Minister of Energy, Mining, and Telecommunications, Clive Mullings. - File
Jamaica's commerce and technology ministry will lead a public education campaign on the Electronics Transaction Act, a new law that is meant to provide legal safeguards for parties transacting business via the Internet.
The campaign kicks off in November, new energy, mining and Telecommunications Minister Clive Mullings said Monday night.
The new law offers a secure environment for the conduct of business and is meant to be the basis on which the country begins to build a secure platform for e-commerce. The education campaign is to apprise businesses and consumers of their rights and protections as well as responsibilities, under the law.
Mullings, addressing delegates and technology ministers at the fifth annual Commonwealth Telecommunications Organisation (CTO) forum now on at the Ritz-Carlton Rose Hall in Montego Bay, said the fora would be held in several regions until December.
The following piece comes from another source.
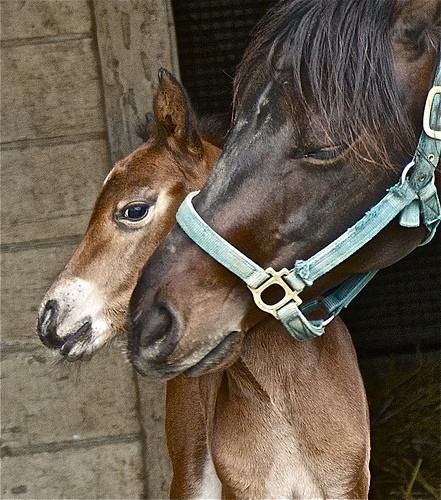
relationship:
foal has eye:
[33, 62, 373, 498] [119, 202, 153, 227]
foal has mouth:
[33, 62, 373, 498] [40, 317, 95, 360]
Some 34 countries are represented at the CTO forum, whose deliberations this year centre on measures to harness the potential of Next Generation Networks to facilitate ICT convergence.
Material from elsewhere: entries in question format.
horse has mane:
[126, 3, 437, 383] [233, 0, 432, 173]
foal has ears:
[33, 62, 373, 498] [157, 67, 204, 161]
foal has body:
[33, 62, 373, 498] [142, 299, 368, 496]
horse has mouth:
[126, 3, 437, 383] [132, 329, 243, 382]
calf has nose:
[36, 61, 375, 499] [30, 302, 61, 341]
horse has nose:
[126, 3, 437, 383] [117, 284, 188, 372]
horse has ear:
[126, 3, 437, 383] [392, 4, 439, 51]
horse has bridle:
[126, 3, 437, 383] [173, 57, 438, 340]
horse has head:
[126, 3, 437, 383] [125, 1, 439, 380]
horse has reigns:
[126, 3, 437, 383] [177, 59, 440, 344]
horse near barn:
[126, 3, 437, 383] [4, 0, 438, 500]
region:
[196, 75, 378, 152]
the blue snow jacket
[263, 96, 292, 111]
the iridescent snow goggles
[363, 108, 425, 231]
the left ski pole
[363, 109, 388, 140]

Mullings, in the meantime, says Jamaica, which developed its NGN policy in May 2006, sees great potential in areas like video on demand.
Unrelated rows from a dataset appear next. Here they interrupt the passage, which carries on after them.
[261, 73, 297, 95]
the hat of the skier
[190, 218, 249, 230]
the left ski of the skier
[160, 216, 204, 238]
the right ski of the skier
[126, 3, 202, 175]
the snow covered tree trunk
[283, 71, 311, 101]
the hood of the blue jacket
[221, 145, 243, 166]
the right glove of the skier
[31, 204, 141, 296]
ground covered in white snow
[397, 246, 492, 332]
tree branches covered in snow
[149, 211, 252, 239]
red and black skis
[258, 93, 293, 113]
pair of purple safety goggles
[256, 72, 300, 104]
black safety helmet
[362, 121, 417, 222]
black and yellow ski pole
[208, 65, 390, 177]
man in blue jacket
"As the premier CARICOM nation to establish a comprehensive telecommu-nications legislation addressing such issues as interconnection, spectrum manage-ment, numbering, competitive safeguards, universal service and consumer protection, and with the many developments taking place in the Commonwealth, I believe there are so many opportunities for us as far as the offerings of next generation networks," he said.
"These can be integrated with multiple on-demand entertainment services and video over any IP transport network. The implication, therefore, is television availability, wherever there is connectivity. Countries with rich culture and heritage must begin to develop content for these media," he added.